Introduction

What is The New Yorker? I know it’s a great magazine and that it’s a tremendous source of pleasure in my life. But what exactly is it? This blog’s premise is that The New Yorker is a work of art, as worthy of comment and analysis as, say, Keats’s “Ode on a Grecian Urn.” Each week I review one or more aspects of the magazine’s latest issue. I suppose it’s possible to describe and analyze an entire issue, but I prefer to keep my reviews brief, and so I usually focus on just one or two pieces, to explore in each the signature style of its author. A piece by Nick Paumgarten is not like a piece by Jill Lepore, and neither is like a piece by Ian Frazier. One could not mistake Collins for Seabrook, or Bilger for Galchen, or Mogelson for Kolbert. Each has found a style, and it is that style that I respond to as I read, and want to understand and describe.

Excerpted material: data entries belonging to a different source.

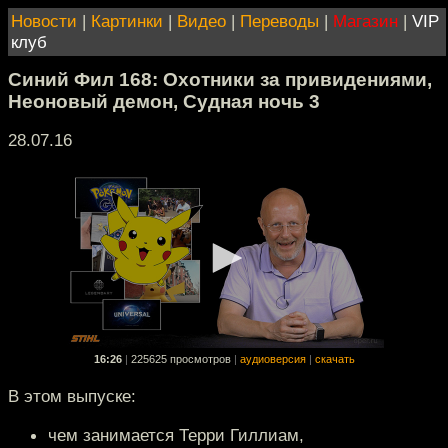
Новости
|
Картинки
|
Видео
|
Переводы
|
Магазин
|
VIP
клуб
Синий Фил 168: Охотники за привидениями,
Неоновый демон, Судная ночь 3
28.07.16
16:26
|
225625 просмотров
|
аудиоверсия
|
скачать
В этом выпуске:
чем занимается Терри Гиллиам,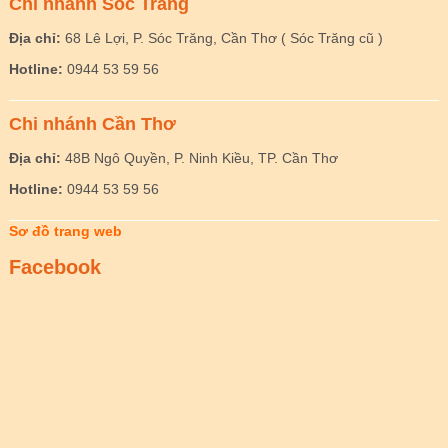
Chi nhánh Sóc Trăng
Địa chỉ:
68 Lê Lợi, P. Sóc Trăng, Cần Thơ ( Sóc Trăng cũ )
Hotline:
0944 53 59 56
Chi nhánh Cần Thơ
Địa chỉ:
48B Ngô Quyền, P. Ninh Kiều, TP. Cần Thơ
Hotline:
0944 53 59 56
Sơ đồ trang web
Facebook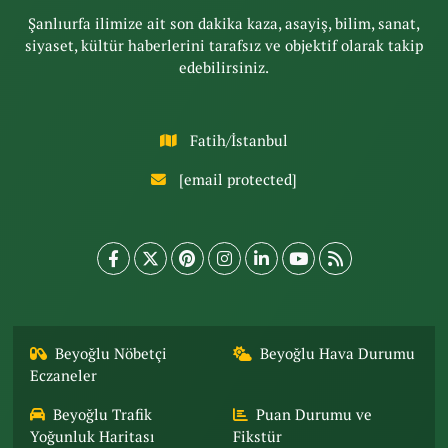
Şanlıurfa ilimize ait son dakika kaza, asayiş, bilim, sanat,
siyaset, kültür haberlerini tarafsız ve objektif olarak takip
edebilirsiniz.
Fatih/İstanbul
[email protected]
Beyoğlu Nöbetçi
Beyoğlu Hava Durumu
Eczaneler
Beyoğlu Trafik
Puan Durumu ve
Yoğunluk Haritası
Fikstür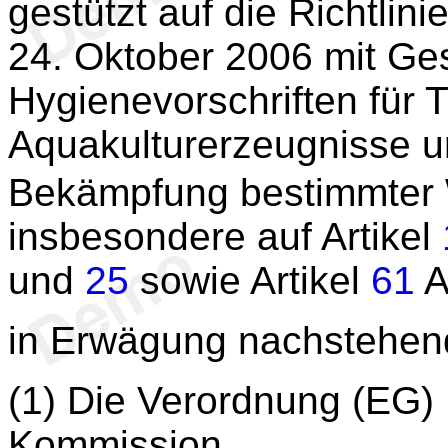
gestützt auf die Richtlini
24. Oktober 2006 mit Ge
Hygienevorschriften für T
Aquakulturerzeugnisse u
Bekämpfung bestimmter 
insbesondere auf Artikel
und
25
sowie Artikel
61
A
in Erwägung nachstehen
(1) Die Verordnung (EG)
Kommission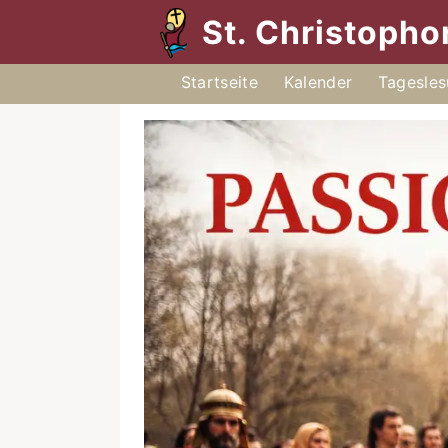
St. Christoph
Startseite
Kalender
Tagesle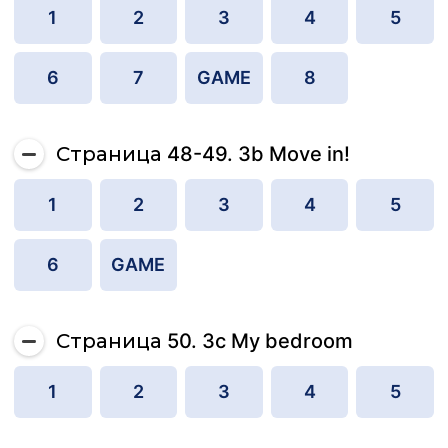
1
2
3
4
5
6
7
GAME
8
Страница 48-49. 3b Move in!
1
2
3
4
5
6
GAME
Страница 50. 3c My bedroom
1
2
3
4
5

Thursday, December 19, 2024

Postscript: Victor Brombert 1923 - 2024

Victor Brombert (photo from dailyprincetonian.com)









I see in the Times that Victor Brombert died. He wrote a great little book called Musings on Mortality (2013), in which he traces the theme of death through the works of eight novelists – Tolstoy, Thomas Mann, Kafka, Woolf, Camus, Giorgio Bassani, J. M. Coetzee, and Primo Levi. Of Tolstoy’s The Death of Ivan Ilych, he wrote,

Tolstoy’s singular achievement is that he conveys Ivan Ilych’s terror in the face of death not in philosophical or abstract terms but as a subjective and visceral experience.

On Camus’s The Plague:

The horrors of the epidemic – the inguinal fevers, the inflamed buboes, the dreadful agonies, the piles of corpses, the smell of death – should press home a lesson in reality.

On Bassani’s The Garden of the Finzi-Continis:

Death viewed through the filter of time is the main theme of Bassani’s novel. The prologue unfolds under the triple sign of tombs, mourning, and memory.

Death is one of literature's great themes. Brombert tracked it brilliantly.